Ethnic differences in the clinical and laboratory associations with retinopathy in adult onset diabetes: studies in patients of African, European and Indian origins


W. J. Kalk Department of Medicine, Medical School, 7 York Road, Parktown, 2193, Johannesburg, South Africa.


Objective. To evaluate the prevalence of diabetic retinopathy (DR) and its associations in adult onset diabetic patients of African, European and Indian origins.

Design. The prevalence of retinopathy was determined by 60° retinal photography in 507 consecutive out-patients. Clinical and laboratory associations were evaluated.

Setting. Diabetes clinic in a large community hospital.

Main outcome measures. The associations between clinical and laboratory measurements with retinopathy.

Results. African patients (A) had shorter duration of diabetes (P < 0.001), higher HbA1 levels (P < 0.01) compared to those of Europeans (E) and Indian (I) extraction. A also had lower C-peptide levels (median 0.57 nmol L−1; vs. E, 0.81 nmol L−1 and I, 0.93 nmol L−1) (P < 0.001). The prevalences of retinopathy at diagnosis (21–25%) and overall were similar (A 37%, E 41%, I 37%). Severe DR was more frequent in the Africans (52%, P < 0.0001) and Indians (41%, P = 0.03) compared to the Europeans (26%). In Africans DR was significantly associated only with duration of diabetes (P < 0.0001) and macro-albuminuria (P = 0.01); in I it was also associated with systolic BP (P = 0.03); in E also with lower C-peptide levels (P = 0.0002), worse glycaemic control and greater use of insulin (P < 0.0001).
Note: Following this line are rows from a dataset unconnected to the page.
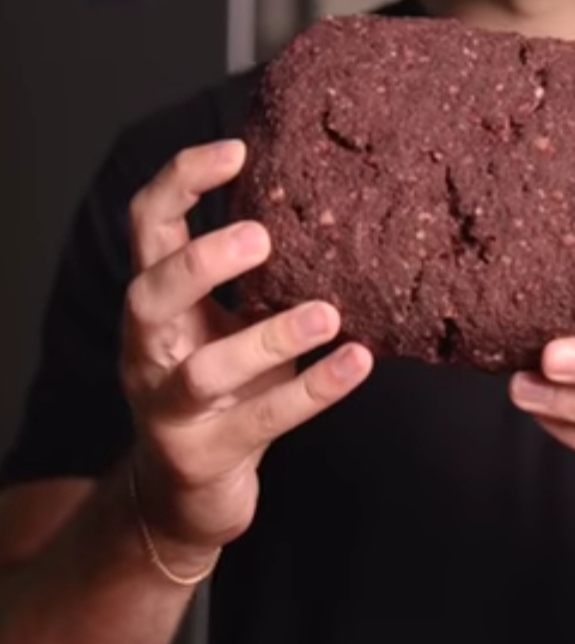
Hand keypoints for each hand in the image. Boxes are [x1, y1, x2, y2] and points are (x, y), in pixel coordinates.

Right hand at [120, 140, 371, 564]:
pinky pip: (263, 421)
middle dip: (202, 262)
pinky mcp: (204, 456)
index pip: (147, 224)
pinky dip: (314, 391)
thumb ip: (255, 269)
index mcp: (154, 299)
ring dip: (270, 338)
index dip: (182, 180)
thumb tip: (328, 193)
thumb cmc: (220, 384)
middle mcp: (149, 348)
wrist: (183, 492)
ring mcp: (169, 408)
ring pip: (206, 371)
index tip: (238, 150)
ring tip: (327, 313)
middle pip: (151, 293)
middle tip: (262, 236)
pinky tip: (357, 362)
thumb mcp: (224, 318)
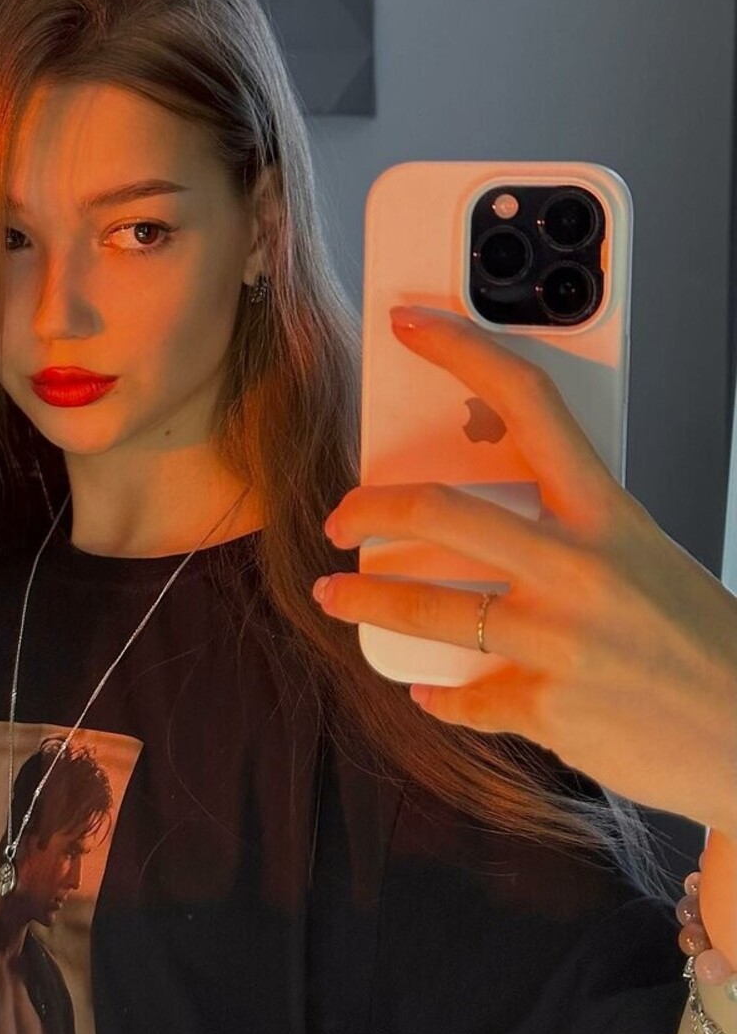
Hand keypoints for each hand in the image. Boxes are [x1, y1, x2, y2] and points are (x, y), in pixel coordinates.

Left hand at [314, 304, 736, 835]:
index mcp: (609, 513)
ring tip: (334, 598)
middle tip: (342, 518)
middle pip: (440, 510)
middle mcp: (580, 568)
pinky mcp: (549, 709)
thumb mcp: (642, 556)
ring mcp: (561, 641)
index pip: (529, 401)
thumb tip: (478, 518)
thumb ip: (567, 530)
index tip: (411, 325)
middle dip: (368, 509)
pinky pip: (463, 696)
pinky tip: (429, 690)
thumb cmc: (700, 639)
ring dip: (363, 602)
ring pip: (426, 608)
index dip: (461, 350)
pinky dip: (439, 695)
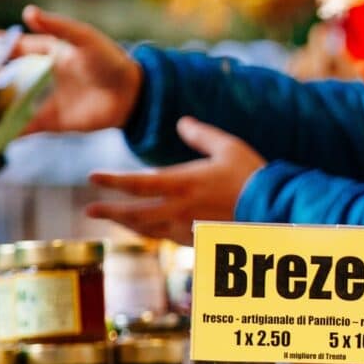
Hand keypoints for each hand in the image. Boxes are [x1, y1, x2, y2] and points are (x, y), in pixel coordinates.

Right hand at [14, 5, 142, 135]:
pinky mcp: (52, 122)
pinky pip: (24, 128)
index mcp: (44, 52)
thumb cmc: (110, 60)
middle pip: (1, 77)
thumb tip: (28, 12)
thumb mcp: (85, 39)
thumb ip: (58, 26)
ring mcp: (43, 100)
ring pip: (8, 104)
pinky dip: (8, 133)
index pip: (8, 47)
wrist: (133, 95)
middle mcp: (38, 76)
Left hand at [85, 117, 264, 243]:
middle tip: (89, 210)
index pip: (138, 184)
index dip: (112, 180)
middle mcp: (179, 209)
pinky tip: (148, 229)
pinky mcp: (198, 241)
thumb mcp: (228, 147)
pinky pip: (167, 238)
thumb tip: (181, 121)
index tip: (92, 177)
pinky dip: (152, 232)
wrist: (274, 211)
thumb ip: (201, 134)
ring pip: (148, 230)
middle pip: (135, 214)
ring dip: (128, 224)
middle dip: (110, 212)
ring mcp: (187, 228)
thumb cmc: (252, 176)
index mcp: (183, 184)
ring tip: (115, 219)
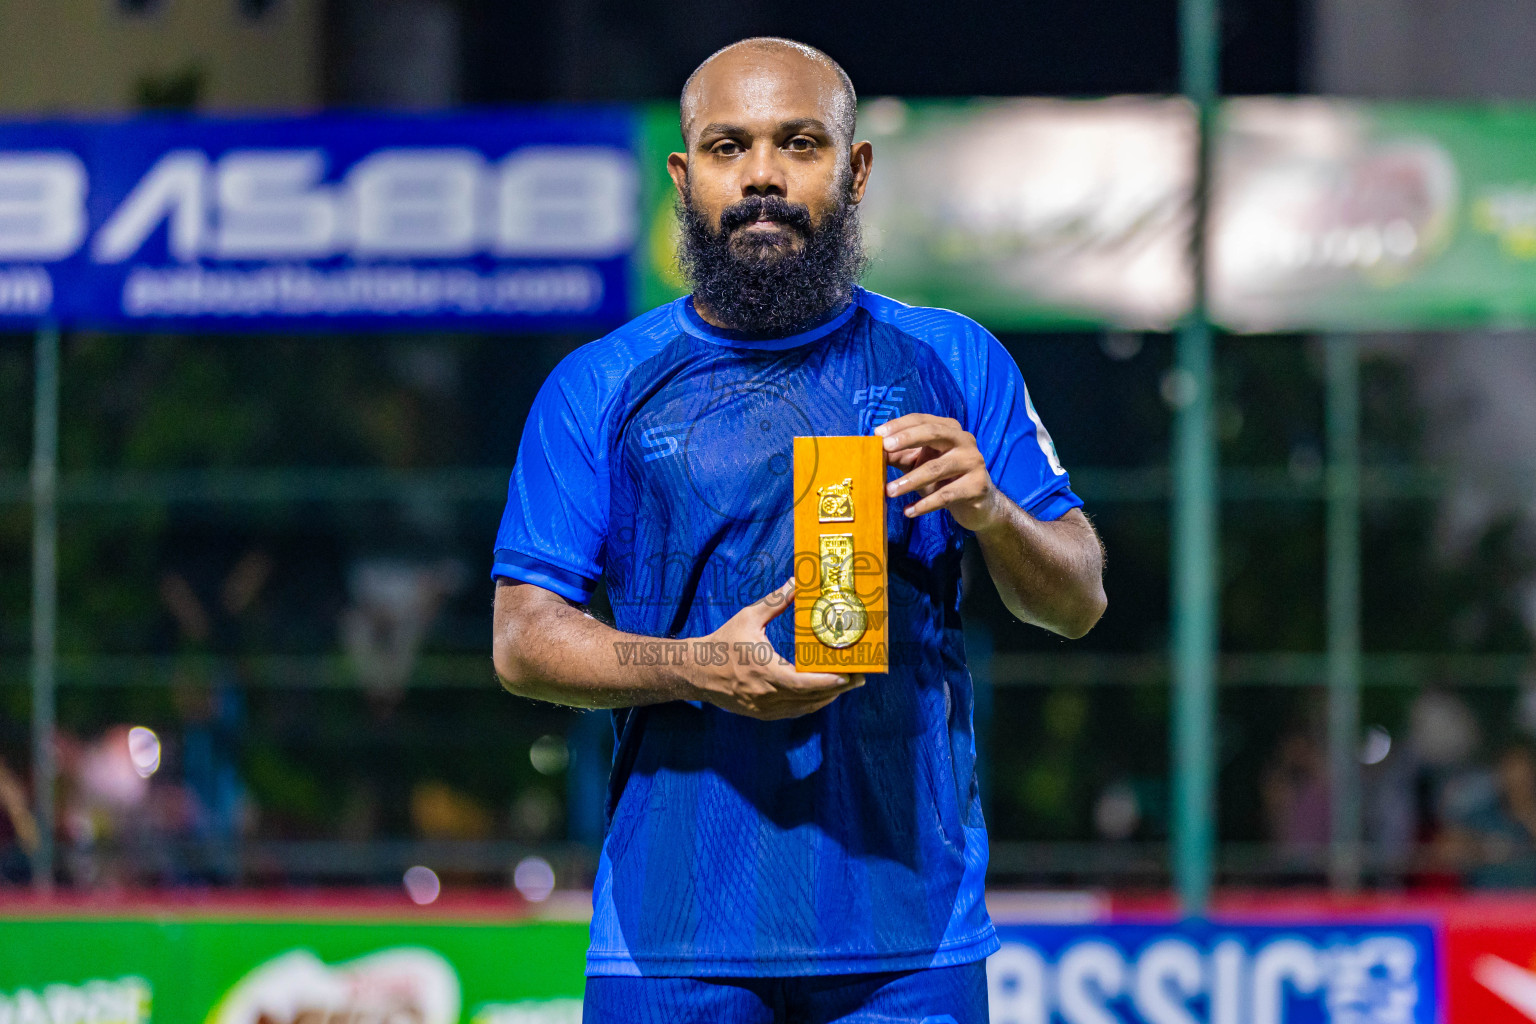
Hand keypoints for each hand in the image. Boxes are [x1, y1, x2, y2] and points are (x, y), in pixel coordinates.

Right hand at [686, 579, 863, 719]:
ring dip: (827, 698)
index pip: (802, 684)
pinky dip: (810, 705)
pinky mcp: (761, 713)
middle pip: (810, 698)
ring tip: (846, 685)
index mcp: (764, 670)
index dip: (827, 682)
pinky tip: (823, 696)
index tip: (848, 676)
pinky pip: (793, 712)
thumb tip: (796, 582)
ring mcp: (763, 707)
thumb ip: (774, 601)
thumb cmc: (723, 642)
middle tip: (859, 678)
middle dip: (838, 689)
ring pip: (804, 708)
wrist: (697, 671)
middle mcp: (766, 694)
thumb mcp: (748, 617)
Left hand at [876, 413, 1001, 532]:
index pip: (922, 420)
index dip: (899, 425)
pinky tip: (908, 511)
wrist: (978, 503)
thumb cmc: (943, 479)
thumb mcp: (919, 464)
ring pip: (937, 468)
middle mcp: (964, 440)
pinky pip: (946, 495)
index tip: (878, 434)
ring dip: (910, 481)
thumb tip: (874, 451)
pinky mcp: (977, 486)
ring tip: (889, 491)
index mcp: (949, 429)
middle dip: (907, 438)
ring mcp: (973, 461)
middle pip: (933, 433)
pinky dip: (924, 504)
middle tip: (885, 448)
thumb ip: (899, 456)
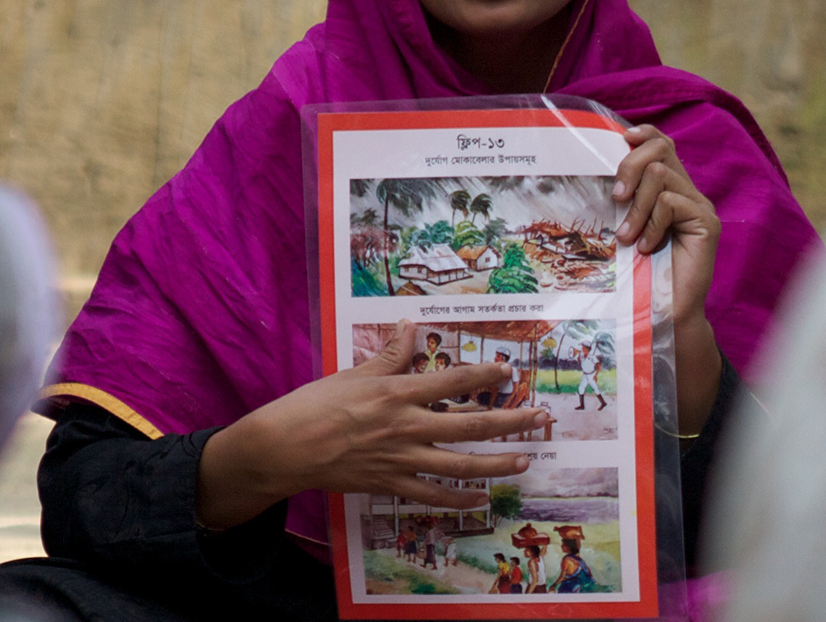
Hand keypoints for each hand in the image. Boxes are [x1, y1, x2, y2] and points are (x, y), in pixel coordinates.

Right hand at [196, 320, 553, 528]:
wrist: (284, 448)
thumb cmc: (315, 406)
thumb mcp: (354, 374)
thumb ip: (390, 355)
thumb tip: (410, 326)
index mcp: (397, 393)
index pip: (452, 381)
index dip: (484, 377)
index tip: (510, 373)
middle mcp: (406, 426)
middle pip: (470, 424)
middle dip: (511, 422)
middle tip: (541, 418)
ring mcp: (401, 459)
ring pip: (460, 464)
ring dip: (496, 463)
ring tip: (525, 460)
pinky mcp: (390, 484)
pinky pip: (433, 495)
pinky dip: (460, 498)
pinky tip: (482, 497)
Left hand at [613, 125, 718, 326]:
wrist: (664, 313)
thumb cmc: (640, 274)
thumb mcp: (626, 228)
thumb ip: (624, 201)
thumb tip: (601, 175)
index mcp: (670, 190)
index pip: (663, 143)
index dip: (645, 134)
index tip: (622, 137)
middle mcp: (688, 193)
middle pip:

In patients with DR insulin was used less frequently in A (35%) than in E patients (62%) (P = 0.001).

Conclusions. In South Africa, the African population with adult onset diabetes has the highest prevalence of severe retinopathy, probably the result of very poor glycaemic control attributable to more severe insulinopenia and infrequent insulin treatment. Visual loss from diabetic retinopathy is likely to be considerable in Africans.